If your contact can't talk or meet with you, thank her anyway. If it feels comfortable, ask if she can refer you to anyone else in the field, and if you might use her name when introducing yourself. Be prepared with your questions before you call, in case your contact happens to be free and you have a spontaneous opportunity for a telephone interview.

Phone Messages: Always give your phone number when leaving a message and remember to speak slowly and clearly. Make sure your own voicemail message is professional.

Confirmation: When you call to set up an in-person appointment, do not hesitate to clarify date, time, location, appropriate attire, and parking availability.

Prepare Thoroughly

Plan to present yourself in a professional manner. Prepare a list of the questions most important to you (see the attached list of Potential Questions for some ideas). If you are meeting in person be prompt, dress appropriately for that business and be well groomed. Remember to bring driving directions, your questions, pen, paper and resume.

Start early - don't get caught in traffic. If this is a telephone interview, be sure to call on time. Making a good impression helps ensure that this person will remain a valuable networking contact in the future.

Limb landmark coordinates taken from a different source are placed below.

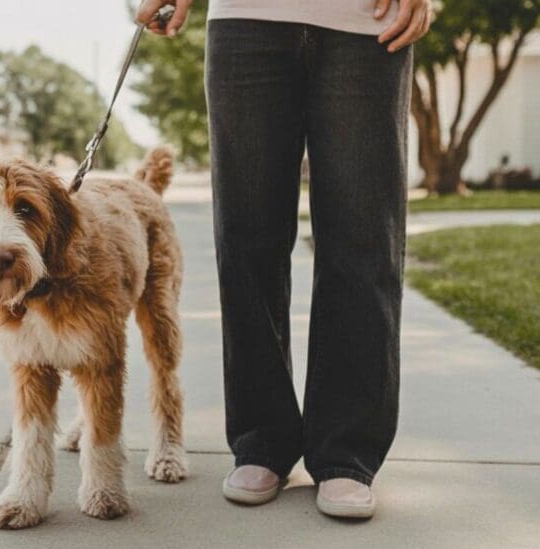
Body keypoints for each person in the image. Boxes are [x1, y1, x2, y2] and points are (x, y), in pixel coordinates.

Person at [136, 0, 431, 519]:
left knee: (364, 237)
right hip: (247, 19)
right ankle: (261, 440)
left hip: (365, 21)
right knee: (247, 238)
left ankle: (347, 453)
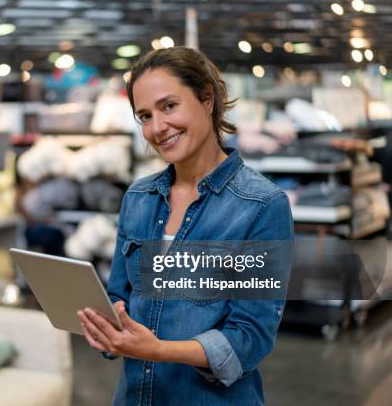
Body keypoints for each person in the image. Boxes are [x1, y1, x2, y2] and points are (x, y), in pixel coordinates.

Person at [77, 47, 294, 405]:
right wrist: (106, 324)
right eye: (144, 116)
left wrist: (159, 350)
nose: (157, 128)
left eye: (169, 106)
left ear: (207, 98)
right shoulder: (139, 198)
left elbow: (250, 338)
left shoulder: (261, 206)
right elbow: (119, 295)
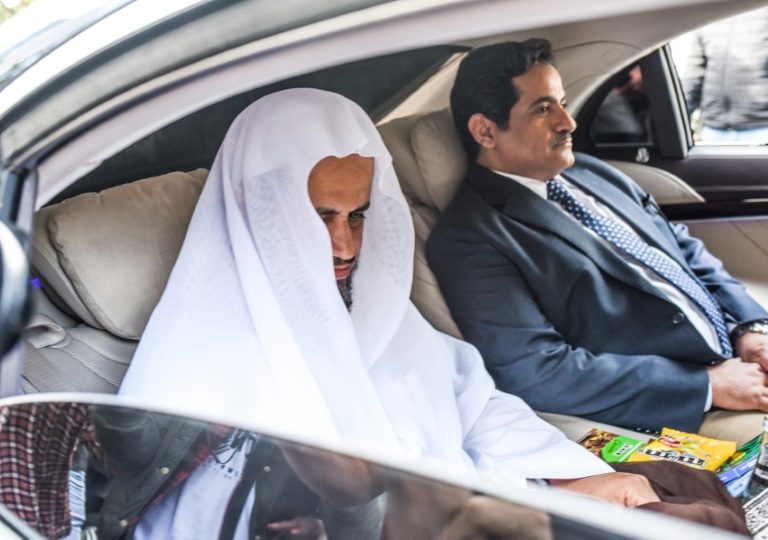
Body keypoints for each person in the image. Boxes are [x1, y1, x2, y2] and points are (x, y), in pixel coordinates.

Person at [116, 88, 747, 534]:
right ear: (261, 211)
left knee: (690, 504)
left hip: (499, 506)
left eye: (358, 216)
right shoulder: (194, 374)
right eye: (319, 217)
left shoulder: (372, 310)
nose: (344, 246)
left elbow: (475, 404)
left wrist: (570, 479)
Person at [426, 38, 768, 445]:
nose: (567, 122)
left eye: (562, 103)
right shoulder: (471, 239)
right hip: (676, 411)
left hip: (737, 357)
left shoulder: (589, 172)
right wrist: (706, 385)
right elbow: (536, 371)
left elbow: (681, 249)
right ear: (485, 131)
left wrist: (750, 328)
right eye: (543, 109)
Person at [682, 7, 768, 143]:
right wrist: (679, 117)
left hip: (760, 128)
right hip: (714, 129)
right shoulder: (708, 16)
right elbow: (694, 74)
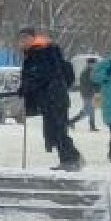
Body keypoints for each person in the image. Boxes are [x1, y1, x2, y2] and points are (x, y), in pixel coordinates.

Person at [17, 28, 83, 171]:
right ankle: (68, 159)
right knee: (53, 131)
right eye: (21, 39)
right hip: (49, 99)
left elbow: (42, 75)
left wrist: (27, 87)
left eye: (25, 38)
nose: (22, 42)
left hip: (54, 97)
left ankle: (72, 158)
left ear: (32, 38)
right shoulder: (34, 54)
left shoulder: (41, 53)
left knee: (58, 130)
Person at [75, 54, 103, 132]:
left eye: (95, 64)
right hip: (88, 94)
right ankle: (72, 121)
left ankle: (91, 126)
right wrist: (94, 89)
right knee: (88, 110)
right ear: (89, 64)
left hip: (93, 94)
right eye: (93, 64)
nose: (94, 65)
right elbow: (87, 84)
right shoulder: (86, 73)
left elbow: (97, 82)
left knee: (91, 110)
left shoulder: (93, 71)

If you have a polished resume, bring it with you. Your contact may ask to see it, or you may have an opportunity to show it and get some feedback. Remember that if you do show your resume, it will be to get advice, not to ask directly for a job or internship.

Conduct the Interview Professionally

  1. Listen carefully and try to ask the questions most important to you. Be aware of your contact's time constraints.
  2. It is not appropriate to set up an informational interview, and then ask directly for an internship or job. You may ask for advice about how to get relevant experience, how to start your job search, or how to get appropriate training. If you positively impress contacts, they may refer or recommend you when they hear of job openings.
  3. At the close of the interview, thank your contact for his or her time. Don't forget to ask if s/he knows of other people who might help you with further information or different perspectives. Provided you make it clear that you're not trying to get a job through this particular interview, it is acceptable to ask in a general way if your contact knows of any job openings, or if s/he would keep you in mind upon learning of openings.
  4. Follow up if you want to be remembered.
  5. Always send a thank-you letter within two to three days of your visit. Although everyone knows they're supposed to do this, many people just don't bother, making those who do really stand out. Mention parts of your talk that you enjoyed and advice you found helpful. If possible, include what you plan to do with the information you received. For instance, you might be able to say that you have already set up another informational interview with someone recommended by this contact. Be sure your letter is written well: no typos, misspellings, incorrect grammar, etc. Your letter will make an impression, and you want that impression to be positive.
  6. Keep a record of all your contacts. You may need to speak with them again at another point in your job search. You can keep networking information on index cards, in a binder or even on your computer - whatever works best for you. Include such data as your contact's address, phone, email, dates of contact, advice offered, names and phone numbers of people they suggested you call, and the date you mailed your thank-you note.
  7. Finally, write again in a month or two restating how their advice helped you, and letting them know how your information gathering/job search is going.